Finanze
11.04.2026 - 21:30
Anche Fratelli d’Italia avanza dei dubbi sulle scelte della Commissione Straordinaria che guida il Comune di Aprilia, che nei giorni scorsi ha deciso di rinegoziare 69 mutui con la Cassa Depositi e Prestiti. «Le commissarie hanno proposto una gestione del settore finanze poco lungamente e molto lontana dalle esigenze reali del tessuto sociale, con scelte discutibili, che finiranno per accrescere l’esposizione debitoria del nostro comune. Due atti da loro approvati infatti, lasciano presagire che ad oggi il Comune abbia estremo bisogno di liquidità immediata e così la decisione è stata quella di ottenere soldi facendo ricorso all’anticipazione di cassa e rinegoziando i mutui. Questo da un lato consentirà all’Ente di pagare rate annuali più basse, ma lo scotto da pagare spetterà ai cittadini e alle prossime amministrazioni, che si troveranno a dover far quadrare i conti con un indebitamento prolungato nel tempo. E’ una scelta che contestiamo».
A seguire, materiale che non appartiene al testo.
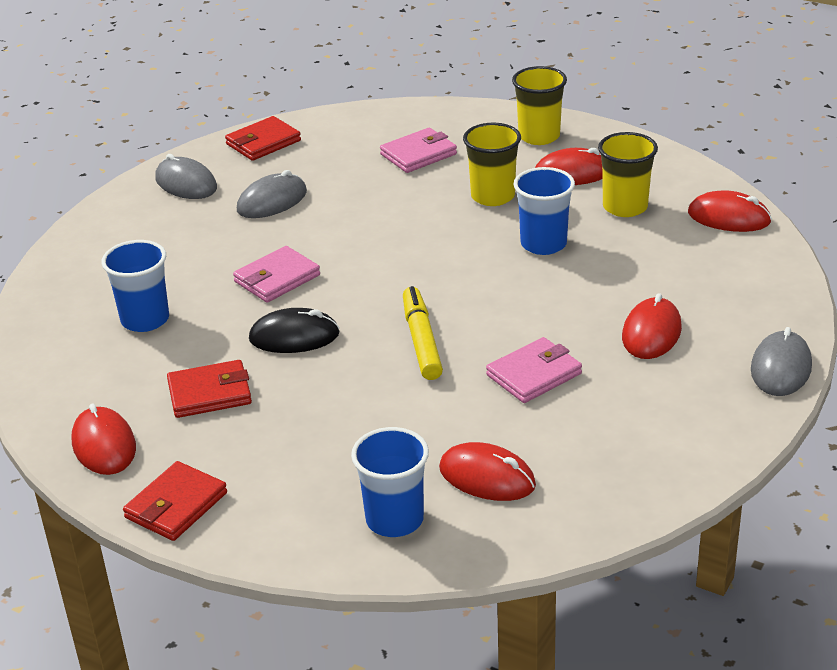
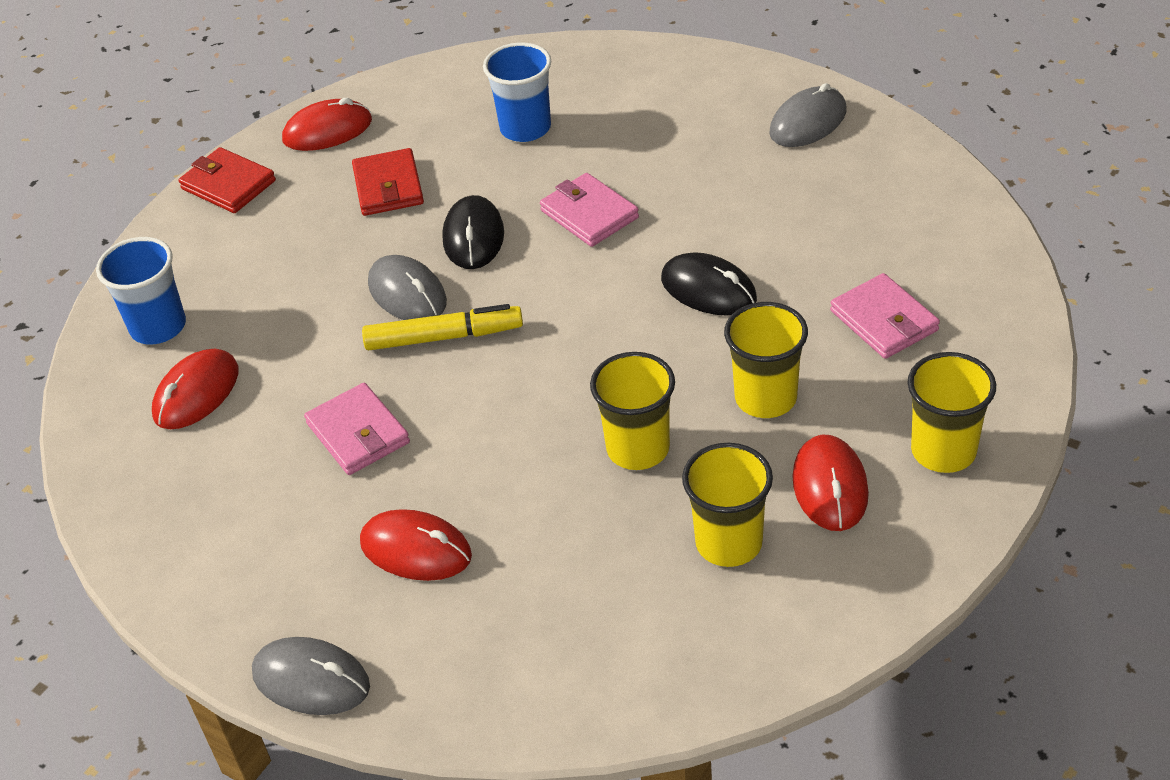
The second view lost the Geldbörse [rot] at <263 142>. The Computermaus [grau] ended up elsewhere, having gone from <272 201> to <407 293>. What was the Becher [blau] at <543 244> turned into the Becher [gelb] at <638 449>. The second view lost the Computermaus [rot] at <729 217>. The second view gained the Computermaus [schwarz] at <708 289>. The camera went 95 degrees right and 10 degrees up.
Ma soprattutto il gruppo di FdI contesta la mancata adesione del Comune alla rottamazione quinques della cartelle esattoriali. «La nostra richiesta è rimasta inascoltata. Aderire alla rottamazione avrebbe permesso al contribuente volenteroso di mettersi in regola di pagare l’importo residuo azzerando le sanzioni, ma avrebbe portato non pochi vantaggi per il Comune, che avrebbe avuto la possibilità di incassare somme precedentemente difficili da recuperare, riducendo le così pendenze di vecchia data, ma avrebbe consentito anche di ridurre l’adozione di procedure coattive, diminuendo il carico di lavoro relativo alle attività di recupero. Riteniamo che aderire alla rottamazione sarebbe stato l’esempio di quella buona amministrazione, attenta al vantaggio pubblico ma non indifferente alle esigenze dei cittadini, che invece oggi saranno costretti a pagare per altri 20 anni i debiti dell’ente».